[Element and coordinate material]
>> START
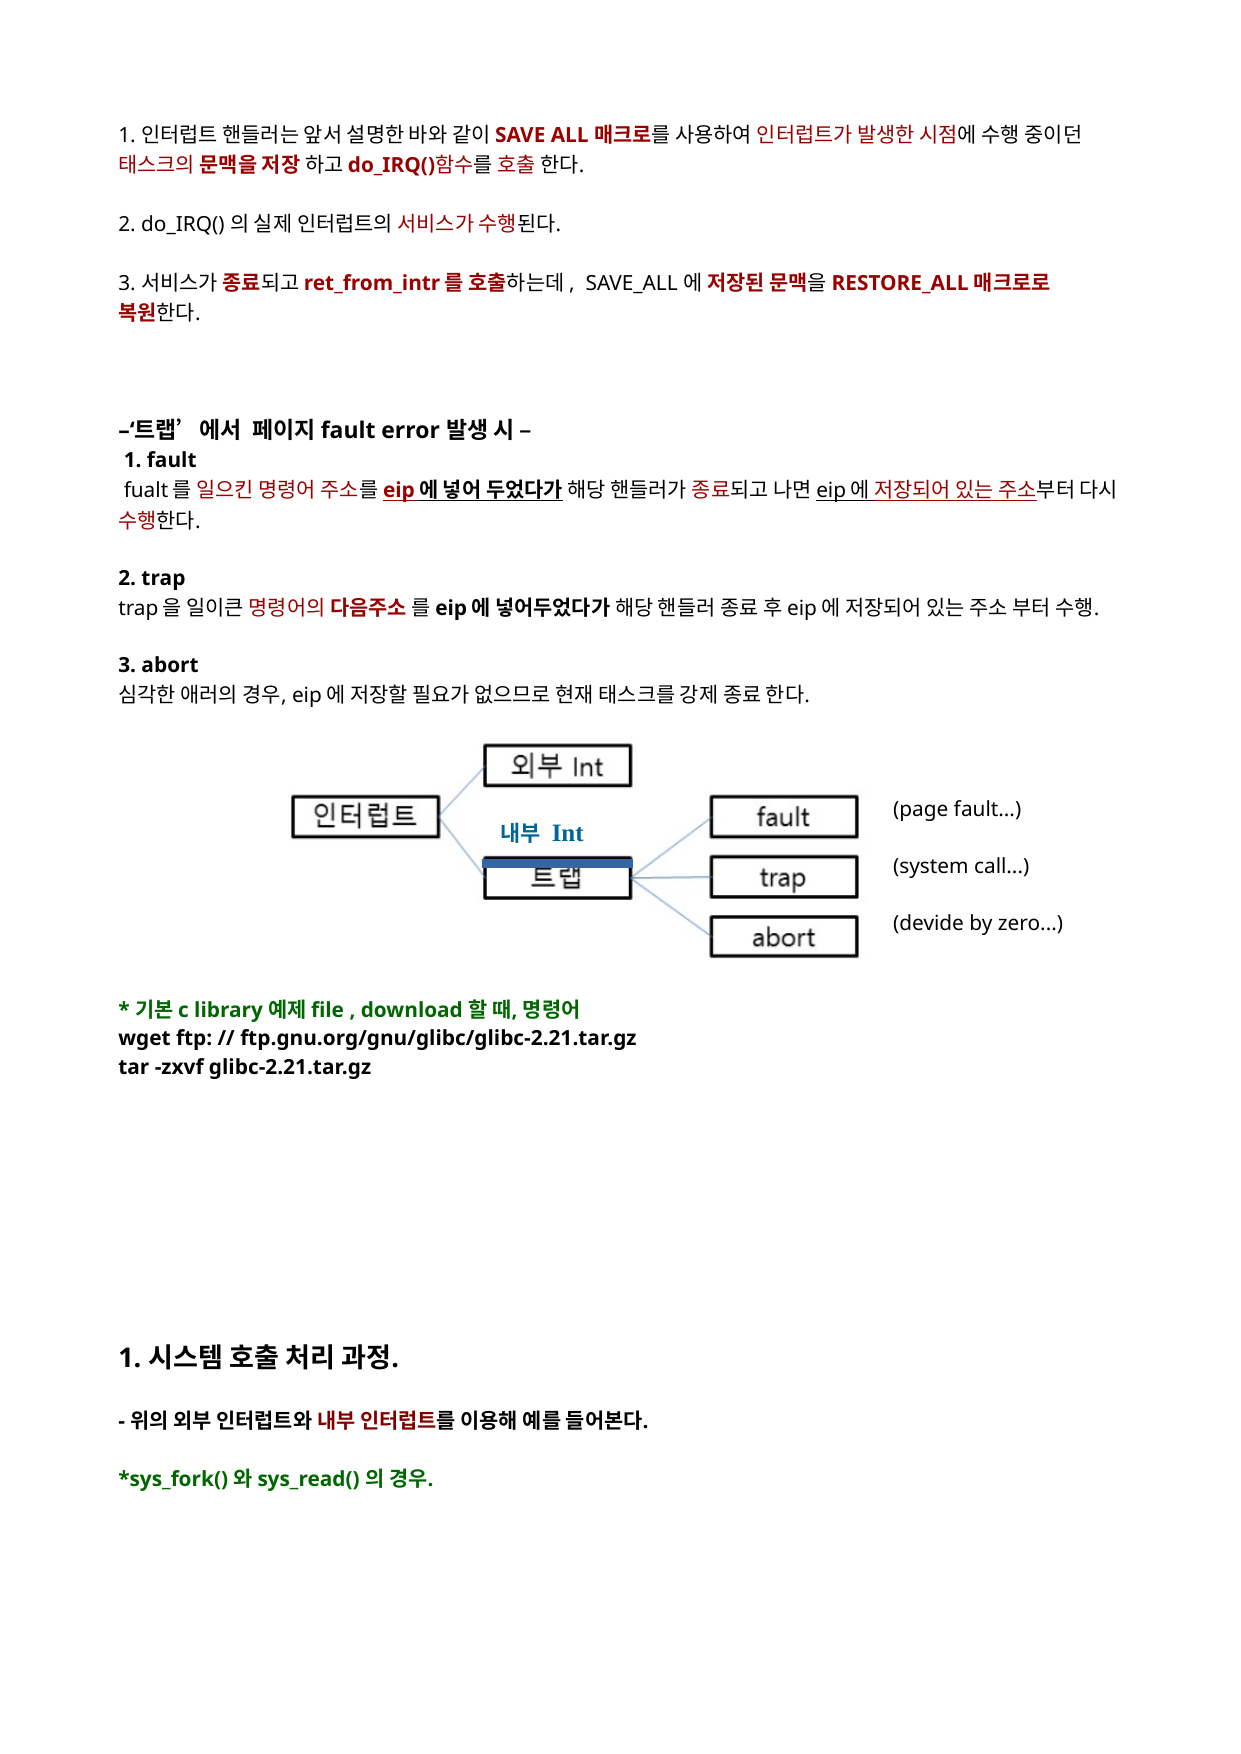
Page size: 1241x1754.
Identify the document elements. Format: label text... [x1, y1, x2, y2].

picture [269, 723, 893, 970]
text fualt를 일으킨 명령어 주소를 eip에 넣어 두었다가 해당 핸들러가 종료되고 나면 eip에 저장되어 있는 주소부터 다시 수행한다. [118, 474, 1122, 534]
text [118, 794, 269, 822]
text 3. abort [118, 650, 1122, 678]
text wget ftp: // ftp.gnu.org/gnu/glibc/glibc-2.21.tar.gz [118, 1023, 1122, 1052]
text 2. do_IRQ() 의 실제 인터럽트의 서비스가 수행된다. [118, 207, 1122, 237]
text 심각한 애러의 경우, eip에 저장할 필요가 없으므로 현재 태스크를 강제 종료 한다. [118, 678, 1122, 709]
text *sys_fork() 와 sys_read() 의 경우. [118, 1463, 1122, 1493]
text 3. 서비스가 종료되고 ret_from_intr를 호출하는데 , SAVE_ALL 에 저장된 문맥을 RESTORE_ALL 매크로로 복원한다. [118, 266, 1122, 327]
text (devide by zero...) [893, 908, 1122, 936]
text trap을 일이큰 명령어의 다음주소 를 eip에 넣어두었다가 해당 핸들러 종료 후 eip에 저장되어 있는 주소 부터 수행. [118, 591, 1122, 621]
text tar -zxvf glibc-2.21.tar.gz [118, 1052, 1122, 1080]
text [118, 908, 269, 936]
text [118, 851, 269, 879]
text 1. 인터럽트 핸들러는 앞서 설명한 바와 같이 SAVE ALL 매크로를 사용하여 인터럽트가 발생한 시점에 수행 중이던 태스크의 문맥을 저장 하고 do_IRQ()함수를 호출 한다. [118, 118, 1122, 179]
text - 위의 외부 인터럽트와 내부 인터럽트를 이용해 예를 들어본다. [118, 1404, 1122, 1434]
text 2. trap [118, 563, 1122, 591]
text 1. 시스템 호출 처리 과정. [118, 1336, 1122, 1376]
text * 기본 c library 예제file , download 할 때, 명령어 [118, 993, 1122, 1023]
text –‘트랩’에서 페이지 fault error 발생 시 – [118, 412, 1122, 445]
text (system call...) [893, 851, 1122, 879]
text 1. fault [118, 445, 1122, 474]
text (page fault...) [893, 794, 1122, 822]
>> END
>> START
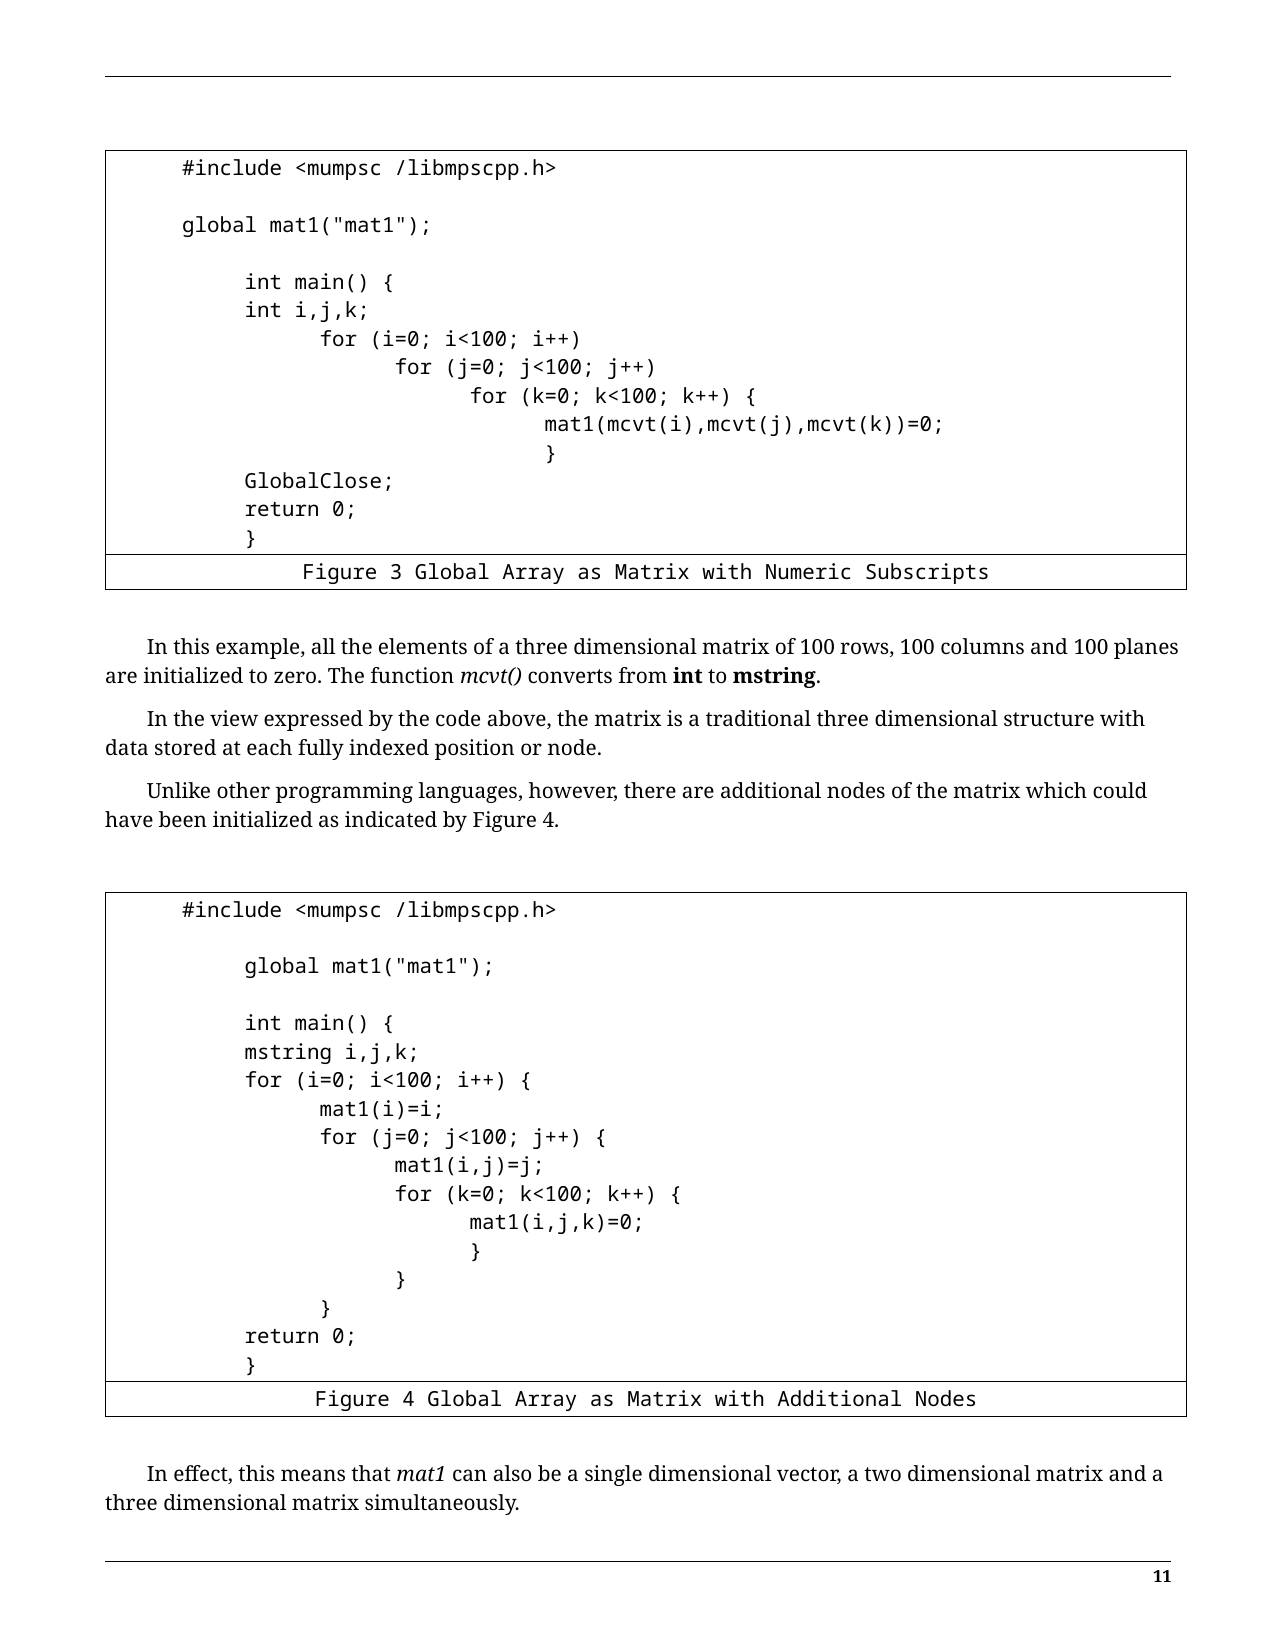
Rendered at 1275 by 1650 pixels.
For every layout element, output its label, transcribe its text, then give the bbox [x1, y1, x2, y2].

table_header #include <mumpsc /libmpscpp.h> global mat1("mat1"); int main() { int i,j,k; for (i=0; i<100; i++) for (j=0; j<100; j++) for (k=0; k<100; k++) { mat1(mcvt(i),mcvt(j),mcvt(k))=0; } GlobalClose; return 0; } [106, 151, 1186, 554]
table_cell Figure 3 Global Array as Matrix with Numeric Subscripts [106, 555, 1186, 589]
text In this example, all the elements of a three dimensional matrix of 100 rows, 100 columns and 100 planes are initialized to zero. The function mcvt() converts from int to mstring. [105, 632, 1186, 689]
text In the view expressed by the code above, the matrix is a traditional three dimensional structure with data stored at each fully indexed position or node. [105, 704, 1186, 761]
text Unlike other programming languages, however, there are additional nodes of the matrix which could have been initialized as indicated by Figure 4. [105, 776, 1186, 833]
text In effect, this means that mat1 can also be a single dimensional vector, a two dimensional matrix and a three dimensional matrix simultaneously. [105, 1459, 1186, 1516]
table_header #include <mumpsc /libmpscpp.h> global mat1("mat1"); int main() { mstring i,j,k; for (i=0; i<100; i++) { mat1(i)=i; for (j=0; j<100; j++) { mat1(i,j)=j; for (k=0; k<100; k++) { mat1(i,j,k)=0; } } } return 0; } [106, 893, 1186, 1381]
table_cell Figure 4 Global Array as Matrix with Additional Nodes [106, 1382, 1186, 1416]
>> END
>> START
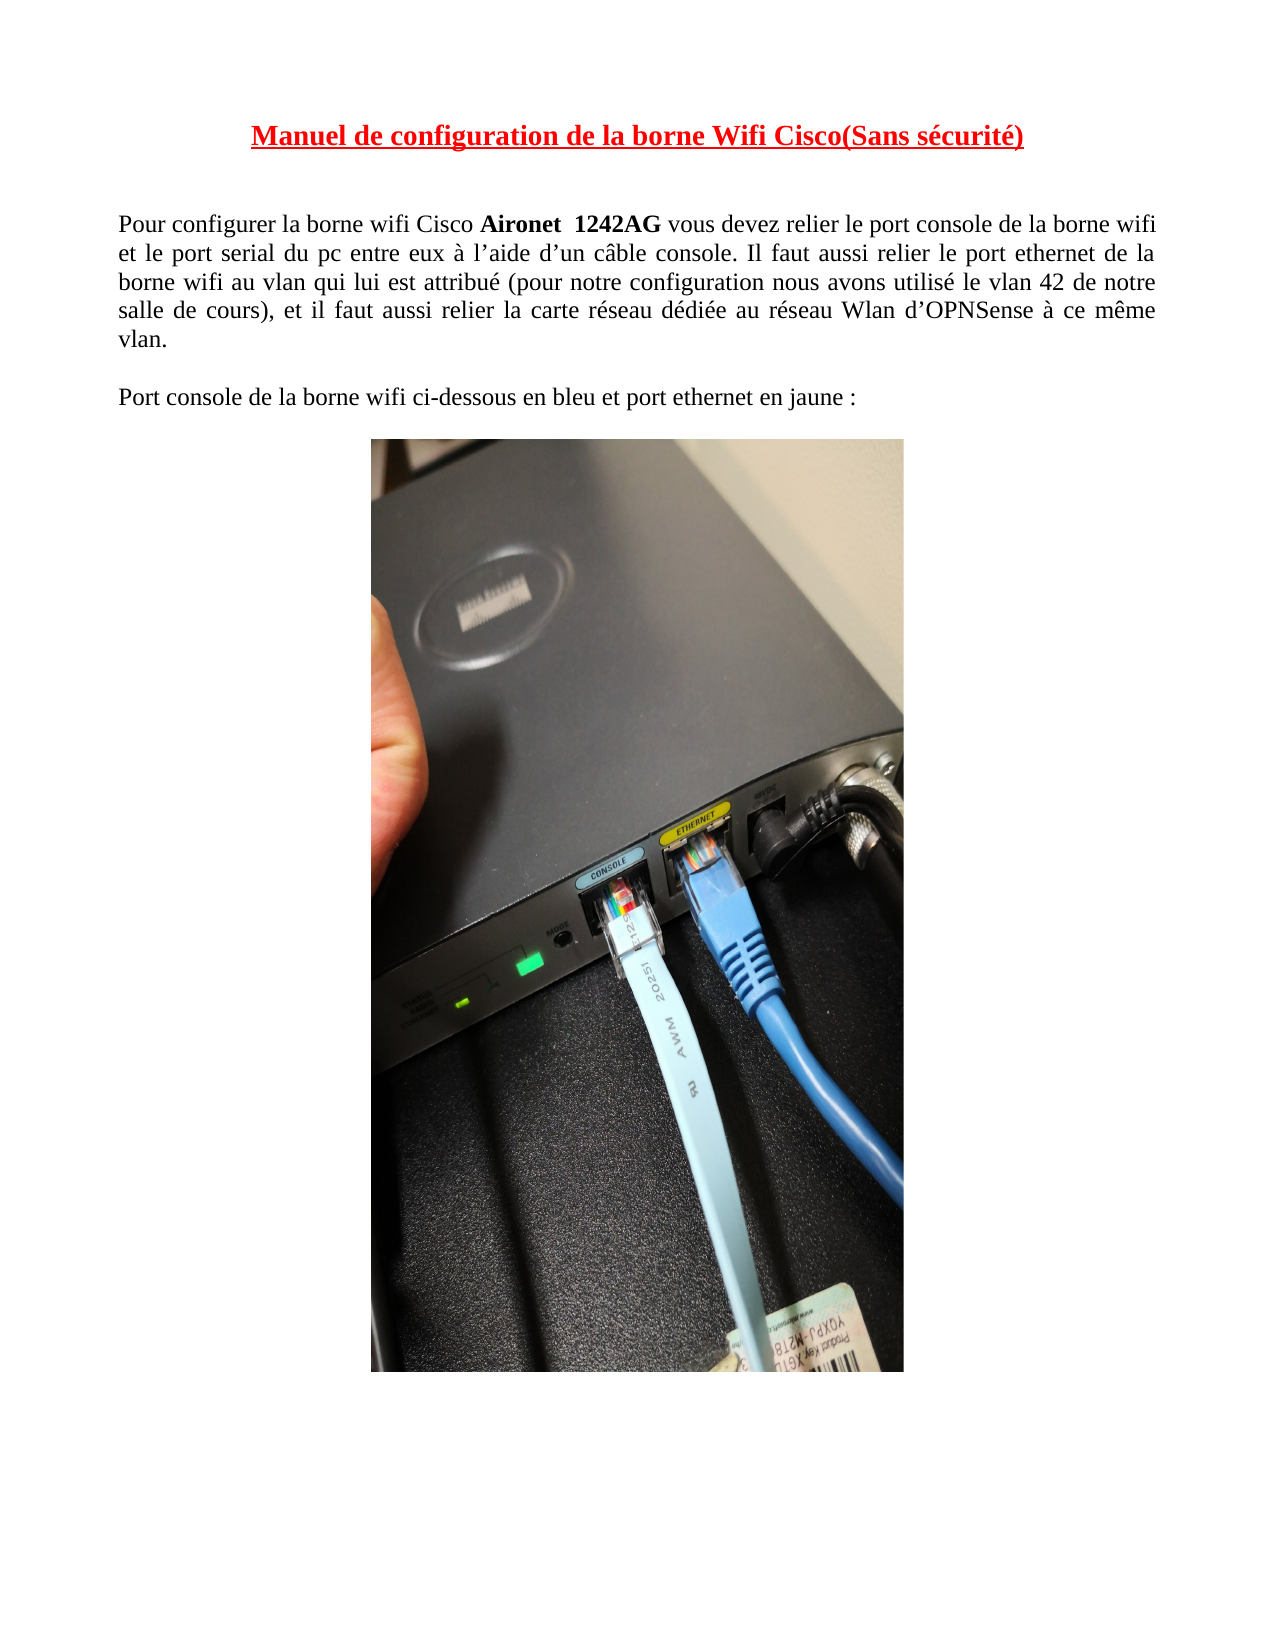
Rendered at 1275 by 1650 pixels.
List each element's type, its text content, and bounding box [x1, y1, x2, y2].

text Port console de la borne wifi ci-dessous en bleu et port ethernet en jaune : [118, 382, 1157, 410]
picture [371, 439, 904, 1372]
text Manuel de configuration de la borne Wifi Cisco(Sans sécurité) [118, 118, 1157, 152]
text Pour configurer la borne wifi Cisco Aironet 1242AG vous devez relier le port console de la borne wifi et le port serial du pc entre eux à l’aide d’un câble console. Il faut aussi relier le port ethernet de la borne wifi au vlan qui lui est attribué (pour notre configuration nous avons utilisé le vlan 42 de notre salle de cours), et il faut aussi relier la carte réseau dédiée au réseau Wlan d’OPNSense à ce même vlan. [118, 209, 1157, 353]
>> END
### Prompt:
Switch "document elements" to "page elements" and write out the lines from the line with "Page size: 1241x1754." up to and including the line with "text *sys_fork() 와", with everything else left the same. Give only those lines.

### Exercise output:
Page size: 1241x1754.
Identify the page elements. Format: label text... [x1, y1, x2, y2].

picture [269, 723, 893, 970]
text fualt를 일으킨 명령어 주소를 eip에 넣어 두었다가 해당 핸들러가 종료되고 나면 eip에 저장되어 있는 주소부터 다시 수행한다. [118, 474, 1122, 534]
text [118, 794, 269, 822]
text 3. abort [118, 650, 1122, 678]
text wget ftp: // ftp.gnu.org/gnu/glibc/glibc-2.21.tar.gz [118, 1023, 1122, 1052]
text 2. do_IRQ() 의 실제 인터럽트의 서비스가 수행된다. [118, 207, 1122, 237]
text 심각한 애러의 경우, eip에 저장할 필요가 없으므로 현재 태스크를 강제 종료 한다. [118, 678, 1122, 709]
text *sys_fork() 와 sys_read() 의 경우. [118, 1463, 1122, 1493]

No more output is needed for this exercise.